Image: Research shows cardiac PET/CT imaging is effective in detecting coronary calcium (Photo courtesy of Intermountain Medical Center Heart Institute).
A new study shows that cardiac positron emission tomography/computed tomography (PET/CT) imaging is effective in measuring total coronary artery calcification.

Researchers at Intermountain Medical Center Heart Institute (Murray, UT, USA) conducted a study of 658 patients (mean age 67.2 years) who passed a stress test, and who went on to have a clinically indicated regadenoson rubidium-82 PET/CT scan and concurrent coronary artery calcification quantification. Calcium presence and density were measured through an Agatston score, which was defined as mild for a score of 0-10, moderate for a score of 11-299 as moderate, and severe as a score of 300-1,000 as severe. Scores higher than 1,000 were ruled as very severe.

The results showed a significant correlation between the amount of calcium and the occurrence of cardiac events; 3.88% of the patients with moderate calcification, 5.26% of the patients with severe calcification, and 7.14% of the patients with very severe calcification had a cardiac event within a year. In all, 16.28% of patients with coronary artery calcification suffered a cardiac event during the study period. The 33 patients (5%) with no or mild calcification had no cardiac events. The study was presented at the American Heart Association (AHA) annual meeting, held during November 2016 in New Orleans (LA, USA).
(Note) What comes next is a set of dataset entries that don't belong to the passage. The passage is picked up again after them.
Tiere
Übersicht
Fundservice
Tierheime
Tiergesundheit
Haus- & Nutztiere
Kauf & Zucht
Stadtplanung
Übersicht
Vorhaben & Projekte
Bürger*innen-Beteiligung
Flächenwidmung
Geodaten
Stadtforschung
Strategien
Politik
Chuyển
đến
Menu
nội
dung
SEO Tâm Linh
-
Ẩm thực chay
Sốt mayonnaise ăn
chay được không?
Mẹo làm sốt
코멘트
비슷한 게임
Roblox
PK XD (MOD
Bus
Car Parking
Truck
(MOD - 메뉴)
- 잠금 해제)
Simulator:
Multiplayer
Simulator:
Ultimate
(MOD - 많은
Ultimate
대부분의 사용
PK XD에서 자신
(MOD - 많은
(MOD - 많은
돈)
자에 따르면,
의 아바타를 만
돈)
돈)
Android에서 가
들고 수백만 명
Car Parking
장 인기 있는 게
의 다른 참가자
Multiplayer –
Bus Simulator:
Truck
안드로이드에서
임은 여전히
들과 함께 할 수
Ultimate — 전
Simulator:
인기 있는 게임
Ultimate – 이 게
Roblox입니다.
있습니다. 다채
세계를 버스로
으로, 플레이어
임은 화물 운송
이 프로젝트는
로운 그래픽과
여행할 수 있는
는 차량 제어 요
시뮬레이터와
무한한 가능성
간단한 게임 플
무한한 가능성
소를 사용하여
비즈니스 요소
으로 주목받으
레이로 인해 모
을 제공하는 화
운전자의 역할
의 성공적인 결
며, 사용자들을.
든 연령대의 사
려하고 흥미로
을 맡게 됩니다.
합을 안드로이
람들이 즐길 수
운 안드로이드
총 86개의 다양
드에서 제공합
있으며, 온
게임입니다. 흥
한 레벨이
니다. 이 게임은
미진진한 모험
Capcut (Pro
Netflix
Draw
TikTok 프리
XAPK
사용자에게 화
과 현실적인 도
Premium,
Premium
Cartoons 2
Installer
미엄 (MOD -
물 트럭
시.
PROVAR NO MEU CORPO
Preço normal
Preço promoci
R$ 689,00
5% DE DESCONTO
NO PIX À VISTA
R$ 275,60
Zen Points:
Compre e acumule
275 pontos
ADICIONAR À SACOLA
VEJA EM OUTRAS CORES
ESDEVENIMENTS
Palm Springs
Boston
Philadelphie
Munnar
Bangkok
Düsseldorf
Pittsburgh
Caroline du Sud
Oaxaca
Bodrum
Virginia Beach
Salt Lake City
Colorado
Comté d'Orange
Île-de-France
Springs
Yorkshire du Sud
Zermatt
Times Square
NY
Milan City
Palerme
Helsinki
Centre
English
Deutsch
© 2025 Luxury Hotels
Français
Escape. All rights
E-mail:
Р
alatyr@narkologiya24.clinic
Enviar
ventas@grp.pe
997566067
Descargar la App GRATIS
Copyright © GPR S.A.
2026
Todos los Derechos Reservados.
“People say 'I'm good -they gave me a stress test', but it doesn't tell the whole story. The story it tells is that on that day your engine - your heart - passed the test. Some of these people die within a year from a heart attack,” said lead author and study presenter Viet Le, MPAS. “Cardiac PET provides so much more for so much less radiation exposure, and with CT we can get anatomical imaging on a scanner that also gives us functional imaging.”

PET is a nuclear medicine imaging technique that produces a three-dimensional (3D) image of functional processes in the body. The system detects pairs of gamma rays emitted indirectly by a positron-emitting radionuclide tracer. Tracer concentrations within the body are then reconstructed in 3D by computer analysis. In modern PET-CT scanners, 3D imaging is often accomplished with the aid of a CT X-ray scan performed on the patient during the same session, in the same machine.